第186話 同胞への邀撃

 ケセド、ネツァク、ケテル地方の各基地からスクランブル発進したミカエルⅡ。その中で最もフィンバラから近かったケテル地方クローネ基地から飛び立った二機のレーダーが首都へ向け北上してくる四つの反応を補足したのは既に太陽も地平線を離れ、空も青々としてきた頃だった。


「こちらメルシュ6、レーダーコンタクト。方位164、高度3万。IFF応答無し…ビンゴだな」


「こちらでも確認した、だがミカエルⅡにしては反応が小さい。ローレライか?」


 少し待ってみると、搭載コンピュータがレーダーの反応からライブラリを照合し、僚機の予想が的中したことを教えてくれた。基地を空爆したのはミカエルⅡだと聞いていたが、ローレライまで手に入れてたのか。イクスリオテのゾーハル基地は空軍の物だし、ローレライが置いてあったとは考えづらい。どうやら連中のスポンサーは顔が広いらしい。

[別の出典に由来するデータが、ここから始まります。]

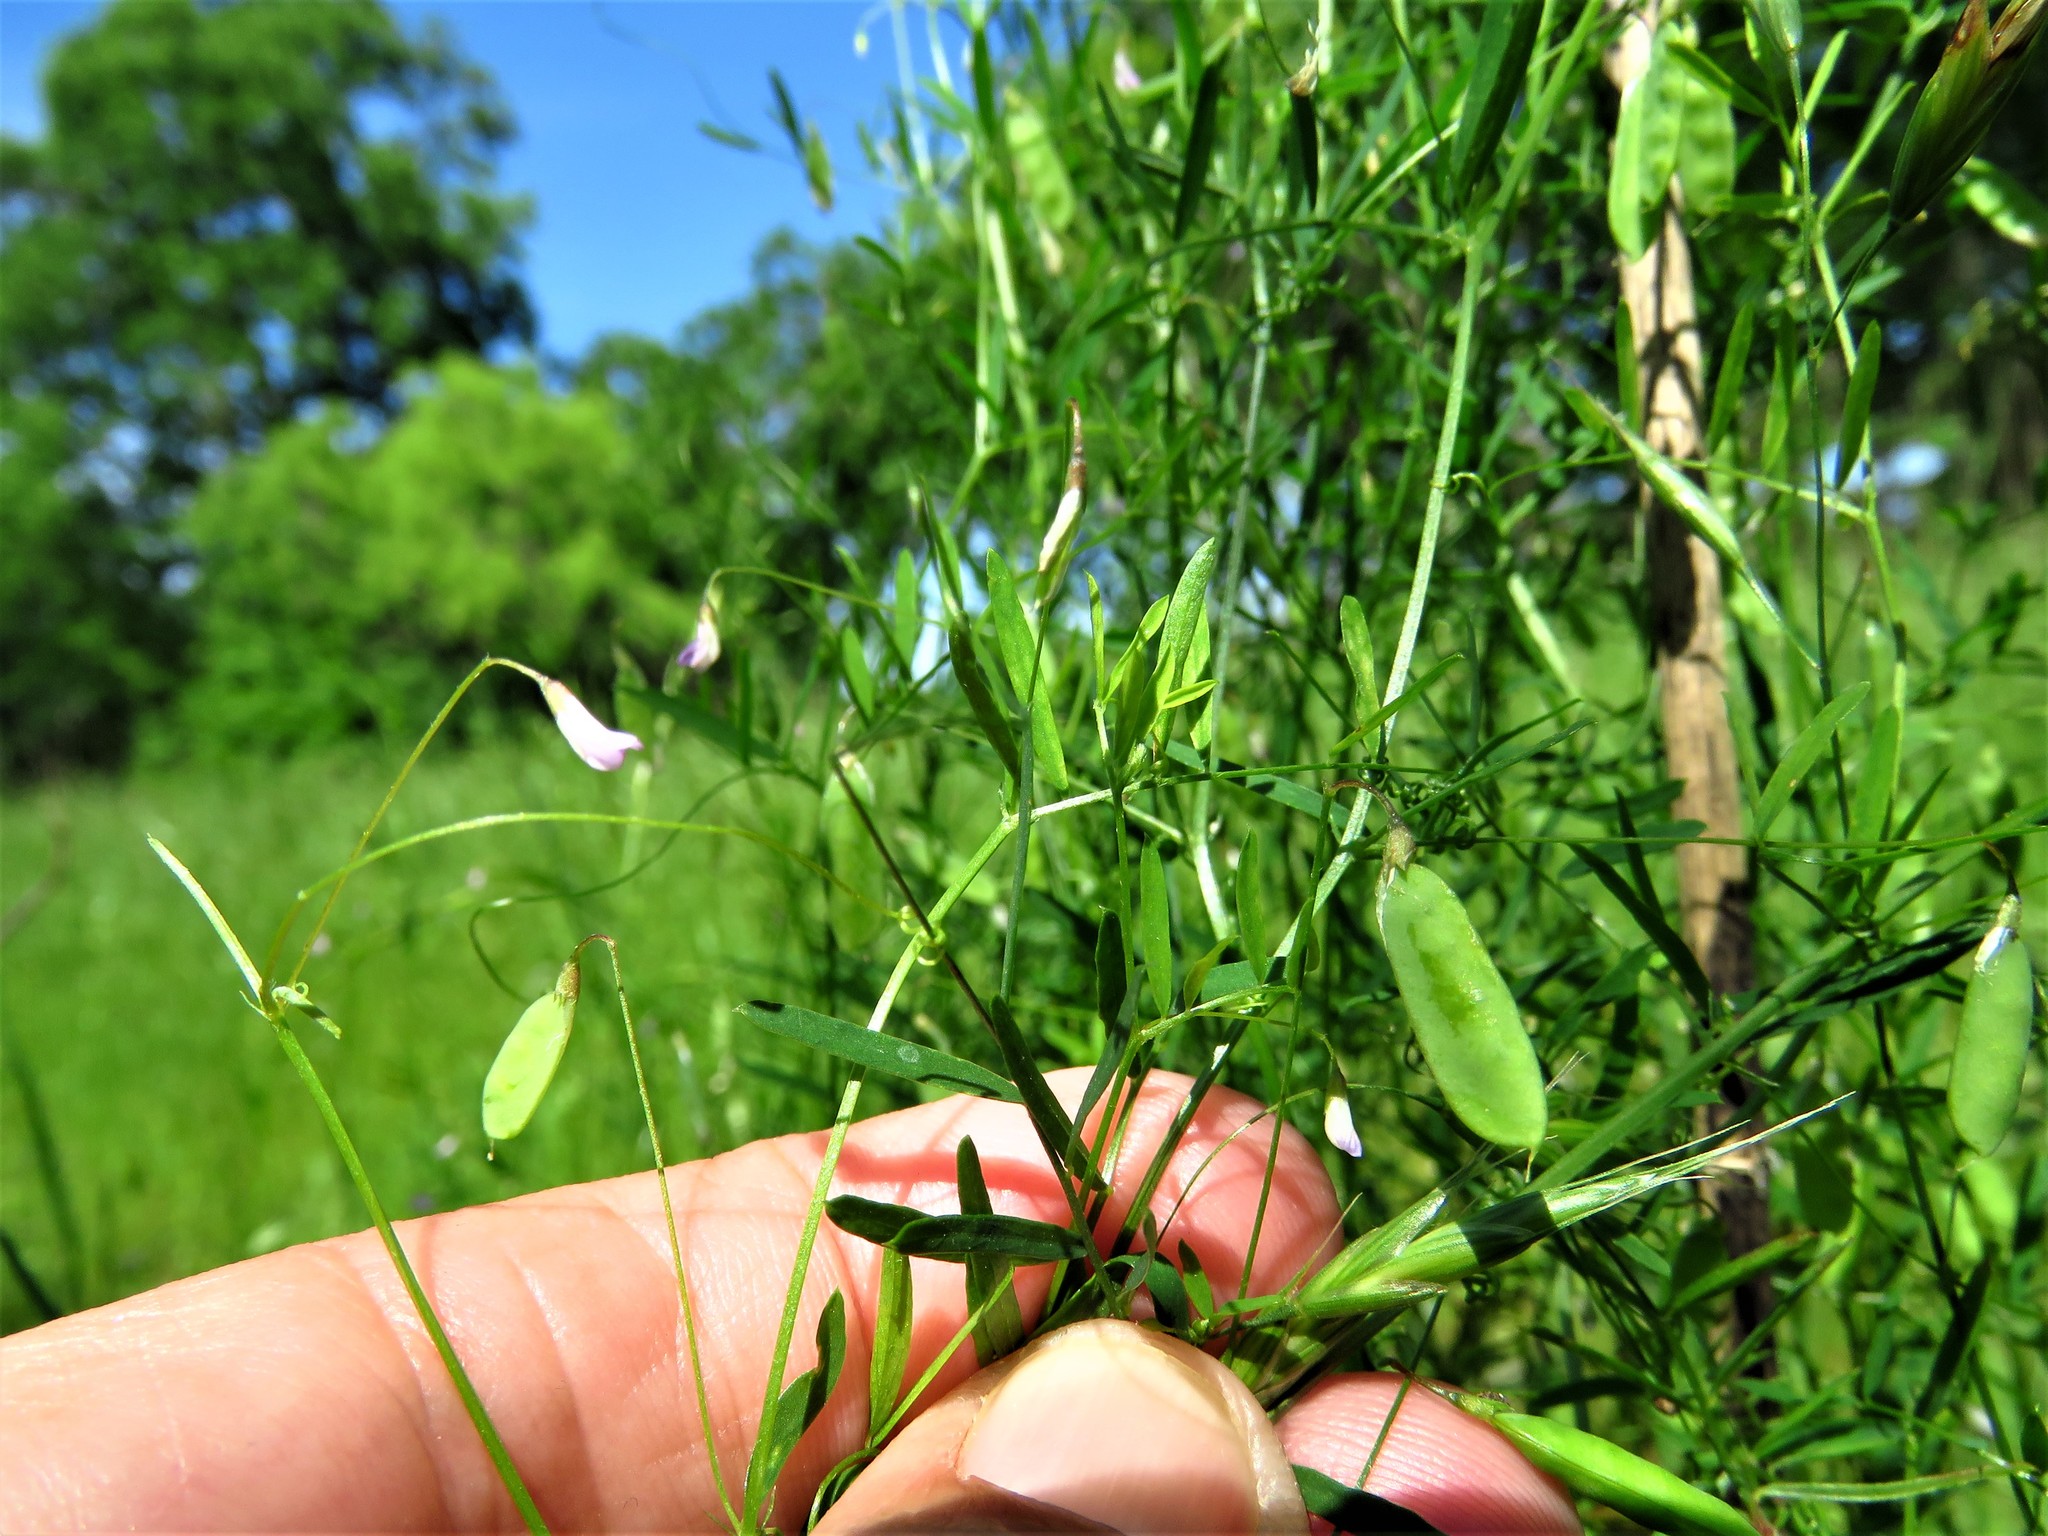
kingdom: Plantae
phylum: Tracheophyta
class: Magnoliopsida
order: Fabales
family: Fabaceae
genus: Vicia
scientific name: Vicia tetrasperma
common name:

「なんにせよ、首都には絶対に近づけさせるなってお達しだ。数は向こうのが上だが、ネツァクのヴァリアンテからケルベロスも駆けつけてきてくれているらしい。数分耐えて足止めすればいいだけだ、やるぞ!」


「了解!」


 基地を空爆した連中に敵対意志の有無など確認するまでも無いと、基地から離陸した時点で発砲許可は既に下りていた。最高速度でローレライの部隊へ真っ直ぐ突き進む。数分後、視認出来る距離にまで迫ろうかとした時、四機が散開してこちらを取り囲むような機動を始めた。


「メルシュ6、ボギー・インサイト! エンゲージ!」


「メルシュ7、エンゲージ!」


 FCSを起動して全兵装の安全装置を解除するとほぼ同時に、まだ朝と呼べる澄んだ空に白い飛行機雲で弧を描く主翼の赤いローレライの姿を視界に捕らえた。その中でまず目に留まった一機を目標に定め、機体を捻り込むように回転させながら急旋回させる。後方に回り込めるかと思ったが、まぁそう簡単にはいかない。相手もこちらの意図を察知して旋回し、後ろを取らせまいと複雑な螺旋を描いて逃げ回る。


「逃がすかよ!」


 必死に考えないようにしても、追い掛けている「敵機」はローレライ…フォーリアンロザリオの機体だ。トリガーを引こうとする指に一瞬の躊躇いが、どうしても生まれてしまった。


「…くそ、何故だ。何故こんなバカな真似をした!?」


 ロックオンした敵機に問い質す。もうすぐケルベロス隊からの増援も到着し、そうすればこちらは数的優位も確保出来る。ならばこれを聞くチャンスは今しかないと思った。


「貴様らとて王国に忠誠を誓った軍人だろう、ロイヤルフォースの誇りはどこに行った!?」


「…その王国が、陰で思いもよらぬ闇を抱えていたことを知った。今のこの国は忠誠に値する姿では無い、だから変えるのだ! 我々が忠誠を尽くすに値する国に、あの戦争で散った英霊たちが安心して眠れる国に!」


 突然のロックオンアラート。反射的に攻撃を諦めて右へと旋回させると、別の敵機が後方に迫ってきていた。


「お前たちだって見てきただろう、この七年間を! 戦争が終わって何が変わった? 日々の生活に苦しむ国民に国は何をしてきた? 何が出来た!?」


「だからって…軍人が国から与えられた武力を使ってクーデターなど、起こしていい道理があるか!」


「ここで立たねば、鬼籍に入った先達に報いることがいつ出来ようか。彼らはこんな国を託すために死んでいったのでは無い! これは彼らが夢見た未来を勝ち取るための戦いだ、邪魔をするなぁああッ!!」


 こいつら、機動が鋭くて速い。軽戦闘機であるローレライの機体特性でもあるだろうが、旋回半径が小さく同じ速度と同じタイミングで旋回を始めても少しずつ引き離される。しかもさっきから四機の動きを見ていて、一機だけ別格に素早い奴がいた。おそらくエンジン回りも特別な調整が施されているんだろうが、それだけでは説明がつかないと直感でそう感じる。


「! メルシュ7、上だ!」


 僚機に注意を促した直後、ほとんど回避機動も出来ないまま二機の機動が交差した。僚機の左右両方のエンジンから煙が吐き出す。今すれ違った一瞬で、バルカンでエンジンを二基とも撃ち抜いたのか!?


「ば、馬鹿な!? メルシュ7、エンジンアウト! 駄目だ、パルスクートに緊急着陸を試みる!」


 僚機が推進力を失って降下し始めるのを後目に、そいつは次の獲物をこちらに定めて突っ込んできた。他の三機と同じローレライであるはずなのに、まるでハッツティオールシューネでも相手にしているかのような威圧感に気圧される。正面から迫る敵機の姿をすれ違い様に目で追うと、その垂直尾翼に描かれたエンブレムを見て驚愕する。


「なっ、ヴァルキューレ!?」


 羽飾りがあしらわれた兜を装着した女性のエンブレム。思わず視線がそのローレライに釘付けになって動きを止めてしまった。直後に響いたミサイルアラート…反応が遅れ、左主翼を吹き飛ばされた。


「くそ! メーデーメーデーメーデー、メルシュ6被弾! コントロール不能、脱出する!」


 脱出レバーを引くとキャノピーが炸薬で砕け散り、イジェクションシートと共に体が機外へ放り出される。


「ラーズグリーズより各機、方位310より新たな機影。油断せず行きましょう」


 四機のローレライが再び集結して北北西へ飛んでいく。本当にヴァルキューレなのか? いや、もしそうであるならあの鋭い機動も納得出来る。だが…相手にヴァルキューレがいるとすると、スクランブルで上がった程度の戦力ではとてもじゃないが太刀打ち出来ないだろう。ケルベロス隊にいる元ヘルムヴィーケは今日の式典で飛ぶ予定だったからスクランブルの用意はしてないはずだ。後に残る飛行機雲を見ながら、背筋が凍るのを感じた。